- EXERCISE DIRECTIONS
Every word in the data below belongs in your copy, exactly as given; the pictures do not.

[Page-level text extractions]
>>>>>

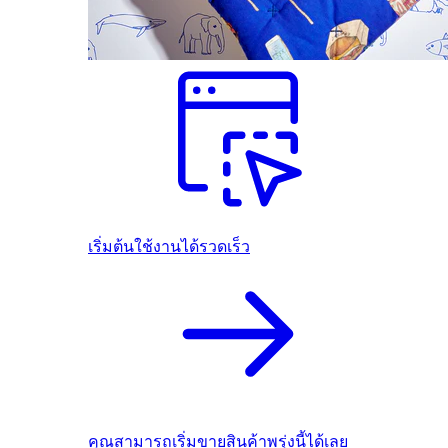
เริ่มต้นใช้งานได้รวดเร็ว
คุณสามารถเริ่มขายสินค้าพรุ่งนี้ได้เลย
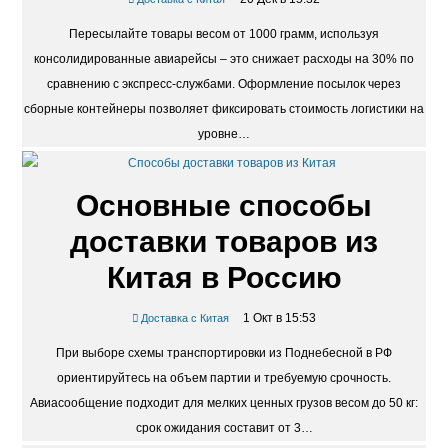
Пересылайте товары весом от 1000 грамм, используя
консолидированные авиарейсы – это снижает расходы на 30% по
сравнению с экспресс-службами. Оформление посылок через
сборные контейнеры позволяет фиксировать стоимость логистики на
уровне…
Основные способы
доставки товаров из
Китая в Россию
1 Окт в 15:53
Доставка с Китая
При выборе схемы транспортировки из Поднебесной в РФ
ориентируйтесь на объем партии и требуемую срочность.
Авиасообщение подходит для мелких ценных грузов весом до 50 кг:
срок ожидания составит от 3…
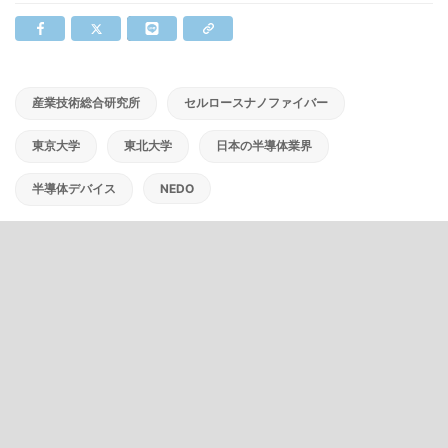
産業技術総合研究所
セルロースナノファイバー
東京大学
東北大学
日本の半導体業界
半導体デバイス
NEDO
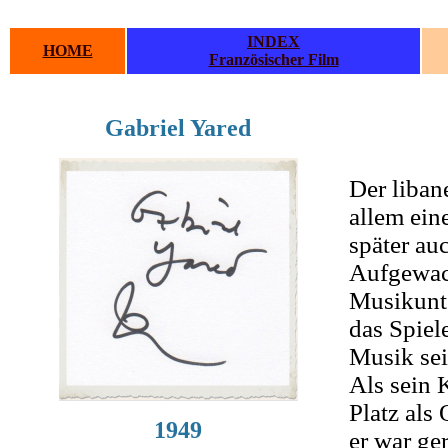
INDEX
HOME
Französischer Film
Gabriel Yared
.
.
Der liban
allem ein
später au
Aufgewach
Musikunte
das Spie
Musik sei
Als sein 
Platz als 
1949
er war ge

<<<<<

- SOLUTION TO THIS EXERCISE
เริ่มต้นใช้งานได้รวดเร็ว
คุณสามารถเริ่มขายสินค้าพรุ่งนี้ได้เลย
Пересылайте товары весом от 1000 грамм, используя
консолидированные авиарейсы – это снижает расходы на 30% по
сравнению с экспресс-службами. Оформление посылок через
сборные контейнеры позволяет фиксировать стоимость логистики на
уровне…
Основные способы
доставки товаров из
Китая в Россию
1 Окт в 15:53
Доставка с Китая
При выборе схемы транспортировки из Поднебесной в РФ
ориентируйтесь на объем партии и требуемую срочность.
Авиасообщение подходит для мелких ценных грузов весом до 50 кг:
срок ожидания составит от 3…
産業技術総合研究所
セルロースナノファイバー
東京大学
東北大学
日本の半導体業界
半導体デバイス
NEDO
INDEX
HOME
Französischer Film
Gabriel Yared
.
.
Der liban
allem ein
später au
Aufgewach
Musikunte
das Spie
Musik sei
Als sein 
Platz als 
1949
er war ge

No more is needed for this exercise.